By JEFF LATZKE
AP Sports Writer
OKLAHOMA CITY -- D.J. White sat down in front of a group of about 200 children this week to read them a book and encourage them to read.
If he couldn't make the kind of impact he'd hoped to have on the basketball court this season, he at least could contribute in another way.
White's rookie season with the Oklahoma City Thunder was cut short when doctors discovered a growth on the left side of his jaw this preseason. It proved to be benign, but the surgery will still keep him out for most of his first year in the NBA.
"Of course it's tough for me to sit out, especially me. I think I'm a very competitive person," said White, last year's Big Ten player of the year at Indiana. "Just to sit down and be sitting out when I think and believe I can help my team in so many areas, it is hard."
White was the first player since Alan Henderson in 1994 to average a double-double for the Hoosiers. He averaged 17.4 points and 10.3 rebounds and was the 29th overall pick in this year's NBA draft by the Detroit Pistons, who then traded him to the Thunder.
He went through summer league and voluntary workouts with the Thunder before the growth was found.
"We were really happy to be able to draft him. We liked him a lot when we worked him out and watching him on tape," Oklahoma City coach P.J. Carlesimo said. "We thought he did a good job more so in September -- not that he was bad in summer league -- but we were really encouraged by how he was playing at Southern Nazarene. He was looking really good in our workouts, and we were really happy."
There's still evidence of White's surgery a month later. His left cheek is puffed out and will remain that way for a while.
"It doesn't hurt at all. It's just swelling. That's it," White said after reading to children at James Buchanan Elementary School this week as part of the Thunder's "Read to Achieve" program.
Since he can't go through full practices, White has been trying to stay in shape by jogging and riding an exercise bike and he's also trying to keep his shooting sharp. He's expected to miss three to five more months, but is hoping he might be able to make it back sooner.
"All I can do is move on from that now and try to forget about it and learn as much as possible while sitting on the sideline," White said.

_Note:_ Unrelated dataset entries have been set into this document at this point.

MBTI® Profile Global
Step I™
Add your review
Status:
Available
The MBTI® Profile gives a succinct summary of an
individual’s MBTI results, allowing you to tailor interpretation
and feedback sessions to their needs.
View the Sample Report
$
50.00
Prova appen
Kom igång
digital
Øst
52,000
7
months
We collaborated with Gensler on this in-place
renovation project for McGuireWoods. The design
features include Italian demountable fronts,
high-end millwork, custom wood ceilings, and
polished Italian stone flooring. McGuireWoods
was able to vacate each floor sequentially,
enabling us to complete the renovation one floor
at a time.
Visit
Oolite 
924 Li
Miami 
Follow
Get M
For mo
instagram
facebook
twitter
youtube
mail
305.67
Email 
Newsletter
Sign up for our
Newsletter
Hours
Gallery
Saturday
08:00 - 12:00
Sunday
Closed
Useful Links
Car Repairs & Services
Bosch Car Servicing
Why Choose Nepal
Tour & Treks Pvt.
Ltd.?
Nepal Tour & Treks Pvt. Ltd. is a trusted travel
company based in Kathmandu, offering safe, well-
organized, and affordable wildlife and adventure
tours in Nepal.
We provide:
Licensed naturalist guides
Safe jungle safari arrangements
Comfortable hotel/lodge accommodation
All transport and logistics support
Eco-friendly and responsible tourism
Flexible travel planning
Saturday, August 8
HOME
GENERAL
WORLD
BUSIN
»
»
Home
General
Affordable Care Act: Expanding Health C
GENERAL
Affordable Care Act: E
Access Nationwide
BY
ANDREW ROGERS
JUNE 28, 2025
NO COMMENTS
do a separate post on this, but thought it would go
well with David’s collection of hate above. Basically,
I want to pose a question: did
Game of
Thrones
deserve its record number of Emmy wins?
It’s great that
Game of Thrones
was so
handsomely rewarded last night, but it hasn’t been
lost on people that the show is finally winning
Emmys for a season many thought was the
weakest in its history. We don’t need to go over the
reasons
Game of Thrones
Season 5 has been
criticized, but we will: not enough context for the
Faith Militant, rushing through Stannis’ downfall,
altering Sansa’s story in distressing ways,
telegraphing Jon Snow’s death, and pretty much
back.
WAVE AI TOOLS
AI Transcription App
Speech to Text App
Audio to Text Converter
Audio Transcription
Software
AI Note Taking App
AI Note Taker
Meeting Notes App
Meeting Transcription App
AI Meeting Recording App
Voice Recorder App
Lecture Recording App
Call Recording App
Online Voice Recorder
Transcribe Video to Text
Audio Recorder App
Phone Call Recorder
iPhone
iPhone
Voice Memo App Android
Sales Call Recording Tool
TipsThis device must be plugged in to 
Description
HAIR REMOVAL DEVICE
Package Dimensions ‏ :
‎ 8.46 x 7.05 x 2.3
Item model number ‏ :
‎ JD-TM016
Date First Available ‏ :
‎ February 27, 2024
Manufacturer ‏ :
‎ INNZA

If not for the surgery, White might already have made his NBA debut. The Thunder are thin in the frontcourt, and even thinner after Chris Wilcox sprained his knee.
It could have been a deflating situation, waiting for his chance in the pros after toiling four full years in college, but Carlesimo has been pleased with how White has stayed engaged with the team.
"He's done a great job in terms of handling it. He's really upbeat," Carlesimo said. "There are lot of guys that would be walking around despondent, but he's not hanging his head at all. He's good about it, and that's great.
"Some guys don't do that. It's just 'Woe me,' and they feel sorry for themselves," Carlesimo added. "That will inhibit their rehabilitation. Because of his attitude and because of how hard he works, he'll rehab well and he's going to get better quicker than the average guy."
Two of his Thunder teammates can relate to White's situation. Nick Collison missed his entire rookie season after having surgery on both of his shoulders, and Robert Swift also missed significant time because of injuries.
The franchise will just have to be patient to see what White can do.
"He's going to be a good player," Carlesimo said. "The tendency is going to be for everybody to forget about him because he's going to be out for most of this year, but we think he's a good player and is only going to be better in the future."